◆ Excerpted passage ◆

Satellite Derived Snowmelt in Greenland Shows Positive Anomalies for 2006
11 Jun, 2007 07:13 pm
Although it did not break any record in terms of overall extent and duration, snow melting in Greenland in 2006 followed the trend of the past recent years, confirming increasing of snowmelt extent and duration. But why scientists are so eager to know what is happening in Greenland ?
The large extension of the Greenland ice sheet and its extreme weather conditions makes ground-based monitoring difficult. Therefore, space-borne remote sensing plays a key role. The Special Sensor Microwave Imaging radiometer (SSM/I) measures the naturally emitted radiation of the Earth at microwave frequencies from an altitude of approximately 800 Km. Differently from visible data, which are limited to the surface and by the presence of sunlight, microwave data can provide information on snow sub-surface processes, as they are sensitive to internal snow layers. This property is complemented by the fact that microwave data are sensitive to snow even in presence of clouds and do not require sun illumination. SSM/I data have been collected since 1987, providing an opportunity for the analysis of long-term trends of melting extent and duration, allowing to compare the 2006 surface melting characteristics with the average trend for the previous years.
In 2006, areas along Greenland's western, southeastern and northeastern coast saw the largest number of melt days. 2006 melt extent (e.g., the number of pixels which experienced at least one day of melting) was ~ 973,000 Km2 (roughly 2.3 times the area of California), above the average value for the period 1988 – 2005 of ~ 920,000 Km2. Also, in 2006 melting lasted 10 days longer than the average for areas at high altitude (> 2200 m) in southern Greenland. 2006 ranked sixth in terms of melt extent, with 1998 showing a very similar extent. The maximum melt extent was reached in 2002 (~1,400,000 Km2, corresponding to ~ 3.5 times the surface of California ), with 2005 showing also similar values. 2006 melting index (which accounts for both spatial and temporal information, and it is defined as the melting area times the number of days) is ~ 14,000,000 Km2*day, ranking fifth. 2005, 2002 and 1998 are the top three, showing similar values (~19,000,000 Km2*day).

◆ Problem set ◆
[A] Can you return the part of the Greenland snowmelt article starting with "Satellite Derived Snowmelt" and going on through "in Greenland ?", word for word?
[B] Would you resume the Greenland snowmelt article from the point where the text stops?
The listing that comes next is separate material, unrelated to the Greenland snowmelt article.

◆ Dataset content ◆
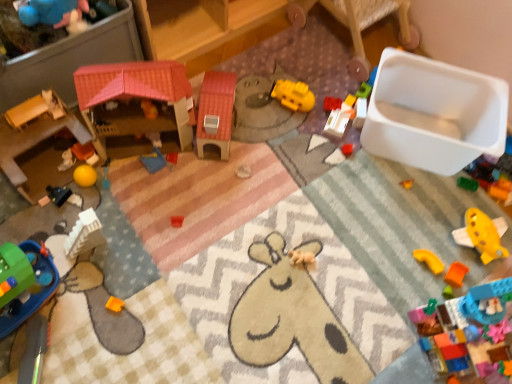
At what (x,y) coordinates should I click in order to perform the action: click on vacant area to the right of blue plastic tray at center, acting as the 6th toy starting from the left. Please return your answer as a coordinate pair (x, y). The image size is (512, 384). Looking at the image, I should click on (197, 175).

◆ Answers to the exercises ◆
[A]
Satellite Derived Snowmelt in Greenland Shows Positive Anomalies for 2006
11 Jun, 2007 07:13 pm
Although it did not break any record in terms of overall extent and duration, snow melting in Greenland in 2006 followed the trend of the past recent years, confirming increasing of snowmelt extent and duration. But why scientists are so eager to know what is happening in Greenland ?

[B]
A multi-interdisciplinary and choral effort is ongoing within the polar science community in order to distinguish between changes related either to natural variability or to anthropogenic activities. The International Polar Year (IPY), March 2007 – 2009, will bring together scientists from different disciplines and countries. This cooperative work will combine extensive observations on ground with tools, such as remote sensing techniques and climate models, to accelerate our understanding of the ice sheets, as well as its interaction with ocean and atmospheric circulation, in a sort of a race between our knowledge and the speed at which Greenland is changing.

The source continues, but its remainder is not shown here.